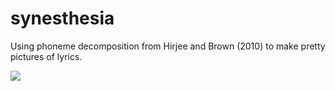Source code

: # synesthesia
Using phoneme decomposition from Hirjee and Brown (2010) to make pretty pictures of lyrics.

![](https://i.imgur.com/5U1kk00.png)

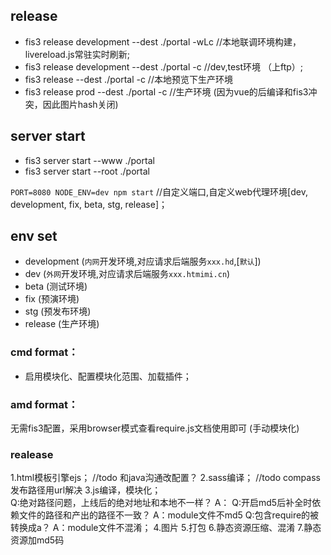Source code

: ## release
- fis3 release development --dest ./portal -wLc             //本地联调环境构建，livereload.js常驻实时刷新;
- fis3 release development --dest ./portal -c                 //dev,test环境 （上ftp）;
- fis3 release --dest ./portal -c                     //本地预览下生产环境
- fis3 release prod --dest ./portal -c               //生产环境 (因为vue的后编译和fis3冲突，因此图片hash关闭)

## server start
- fis3 server start --www ./portal
- fis3 server start --root ./portal

`PORT=8080 NODE_ENV=dev npm start`  //自定义端口,自定义web代理环境[dev, development, fix, beta, stg, release]；

## env set
- development (`内网`开发环境,对应请求后端服务`xxx.hd`,[`默认`]) 
- dev (`外网`开发环境,对应请求后端服务`xxx.htmimi.cn`)
- beta (测试环境)
- fix (预演环境)
- stg (预发布环境)
- release (生产环境)

### cmd format：
- 启用模块化、配置模块化范围、加载插件；

### amd format：
无需fis3配置，采用browser模式查看require.js文档使用即可 (手动模块化)

### realease
1.html模板引擎ejs； //todo 和java沟通改配置？
2.sass编译； //todo compass 发布路径用url解决
3.js编译，模块化；  
    Q:绝对路径问题，上线后的绝对地址和本地不一样？
        A：
    Q:开启md5后补全时依赖文件的路径和产出的路径不一致？
        A：module文件不md5
    Q:包含require的被转换成a？
        A：module文件不混淆；
4.图片
5.打包
6.静态资源压缩、混淆
7.静态资源加md5码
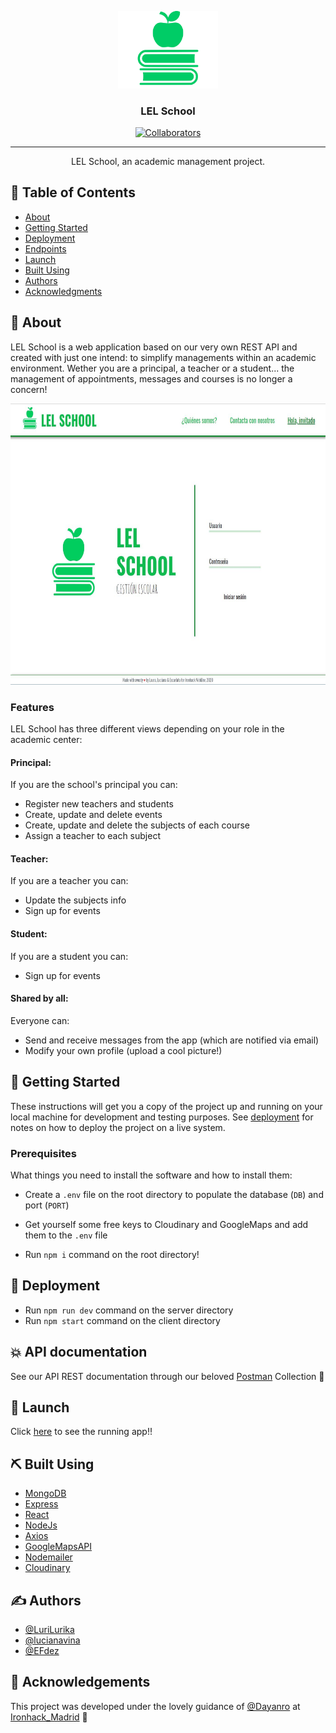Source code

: <p align="center">
  <a href="" rel="noopener">
 <img width=160px src='client/public/logo512.png' alt="Project logo"></a>
</p>


<h3 align="center">LEL School</h3>

<div align="center">

  [![Collaborators](https://img.shields.io/badge/collaborators-3%20powergirls-ff69b4)]() 


</div>

---

<p align="center"> LEL School, an academic management project.
    <br> 
</p>

## 📝 Table of Contents
- [About](#about)
- [Getting Started](#getting_started)
- [Deployment](#deployment)
- [Endpoints](#endpoints)
- [Launch](#launch)
- [Built Using](#built_using)
- [Authors](#authors)
- [Acknowledgments](#acknowledgement)

## 🧐 About <a name = "about"></a>
LEL School is a web application based on our very own REST API and created with just one intend: to simplify managements within an academic environment. Wether you are a principal, a teacher or a student... the management of appointments, messages and courses is no longer a concern!

<p align="center">
 <img height=450px src='client/public/login.jpg' alt="Login page">
</p>

### Features
LEL School has three different views depending on your role in the academic center:

#### Principal:
If you are the school's principal you can:
 - Register new teachers and students
 - Create, update and delete events
 - Create, update and delete the subjects of each course
 - Assign a teacher to each subject

#### Teacher:
If you are a teacher you can:
 - Update the subjects info
 - Sign up for events

#### Student:
If you are a student you can:
 - Sign up for events

#### Shared by all:
Everyone can:
 - Send and receive messages from the app (which are notified via email)
 - Modify your own profile (upload a cool picture!)



## 🏁 Getting Started <a name = "getting_started"></a>
These instructions will get you a copy of the project up and running on your local machine for development and testing purposes. See [deployment](#deployment) for notes on how to deploy the project on a live system.

### Prerequisites
What things you need to install the software and how to install them:


- Create a `.env` file on the root directory to populate the database (`DB`) and port (`PORT`)

- Get yourself some free keys to Cloudinary and GoogleMaps and add them to the `.env` file

- Run `npm i` command on the root directory!

## 🔧 Deployment  <a name = "deployment"></a>

- Run `npm run dev` command on the server directory
- Run `npm start` command on the client directory


## :collision: API documentation <a name = "endpoints"></a>
See our API REST documentation through our beloved [Postman](https://documenter.getpostman.com/view/11893682/T1LLFTi5?version=latest#af61b941-31ff-477f-a99f-2f9995529e9f) Collection :love_letter:


## 🚀 Launch <a name = "launch"></a>
Click [here](https://schoolhack.herokuapp.com/) to see the running app!!


## ⛏️ Built Using <a name = "built_using"></a>
- [MongoDB](https://www.mongodb.com/) 
- [Express](https://expressjs.com/) 
- [React](https://reactjs.org/)
- [NodeJs](https://nodejs.org/en/) 
- [Axios](https://github.com/axios/axios)
- [GoogleMapsAPI](https://github.com/googlemaps/google-maps-services-js) 
- [Nodemailer](https://nodemailer.com/) 
- [Cloudinary](https://www.cloudinary.com/) 


## ✍️ Authors <a name = "authors"></a>
- [@LuriLurika](https://github.com/LuriLurika) 
- [@lucianavina](https://github.com/lucianavina) 
- [@EFdez](https://github.com/EFdez) 


## 🎉 Acknowledgements <a name = "acknowledgement"></a>
This project was developed under the lovely guidance of [@Dayanro](https://github.com/Dayanro) at [Ironhack_Madrid](https://www.ironhack.com/es/madrid) :blue_heart:
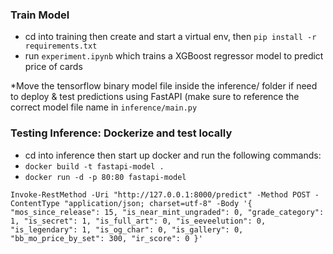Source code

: ### Train Model
- cd into training then create and start a virtual env, then `pip install -r requirements.txt`
- run `experiment.ipynb` which trains a XGBoost regressor model to predict price of cards

*Move the tensorflow binary model file inside the inference/ folder if need to deploy & test predictions using FastAPI (make sure to reference the correct model file name in `inference/main.py`

### Testing Inference: Dockerize and test locally
- cd into inference then start up docker and run the following commands:
- `docker build -t fastapi-model .`
- `docker run -d -p 80:80 fastapi-model`

`Invoke-RestMethod -Uri "http://127.0.0.1:8000/predict" -Method POST -ContentType "application/json; charset=utf-8" -Body '{
    "mos_since_release": 15,
    "is_near_mint_ungraded": 0,
    "grade_category": 1,
    "is_secret": 1,
    "is_full_art": 0,
    "is_eeveelution": 0,
    "is_legendary": 1,
    "is_og_char": 0,
    "is_gallery": 0,
    "bb_mo_price_by_set": 300,
    "ir_score": 0
}'`


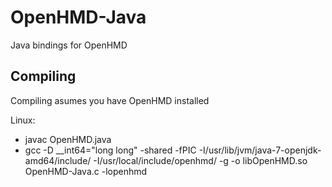 # OpenHMD-Java

Java bindings for OpenHMD

## Compiling

Compiling asumes you have OpenHMD installed

Linux:

* javac OpenHMD.java
* gcc -D __int64="long long" -shared -fPIC -I/usr/lib/jvm/java-7-openjdk-amd64/include/ -I/usr/local/include/openhmd/ -g -o libOpenHMD.so OpenHMD-Java.c -lopenhmd
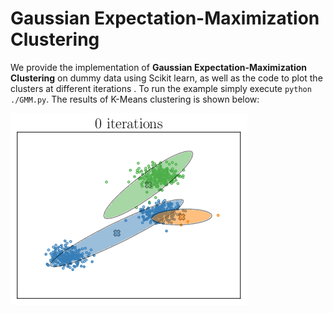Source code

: # Gaussian Expectation-Maximization Clustering

We provide the implementation of **Gaussian Expectation-Maximization Clustering** on dummy data using Scikit learn, as well as the code to plot the clusters at different iterations . To run the example simply execute `python ./GMM.py`. The results of K-Means clustering is shown below:

![Gaussian Expectation-Maximization](./GMM.gif "Gaussian Expectation-Maximization.")
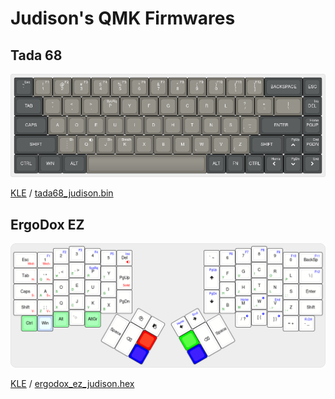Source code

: # Judison's QMK Firmwares

## Tada 68

![layout](tada68_judison.png)

[KLE](http://www.keyboard-layout-editor.com/#/gists/574bd93c0e4b904562c8ac23d34c68ba) /
[tada68_judison.bin](tada68_judison.bin)

## ErgoDox EZ

![layout](ergodox_ez_judison.png)

[KLE](http://www.keyboard-layout-editor.com/#/gists/7a722060ca57982ab3366c60d0bbf174) /
[ergodox_ez_judison.hex](ergodox_ez_judison.hex)
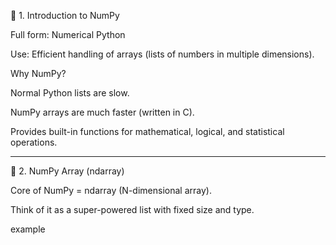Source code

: 🔹 1. Introduction to NumPy

Full form: Numerical Python

Use: Efficient handling of arrays (lists of numbers in multiple dimensions).

Why NumPy?

Normal Python lists are slow.

NumPy arrays are much faster (written in C).

Provides built-in functions for mathematical, logical, and statistical operations.




---

🔹 2. NumPy Array (ndarray)

Core of NumPy = ndarray (N-dimensional array).

Think of it as a super-powered list with fixed size and type.

example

··········

Problem to solve: Copy out all the lines of the records that include "Started".

Answer space:
- [Getting Started](#getting_started)
## 🏁 Getting Started <a name = "getting_started"></a>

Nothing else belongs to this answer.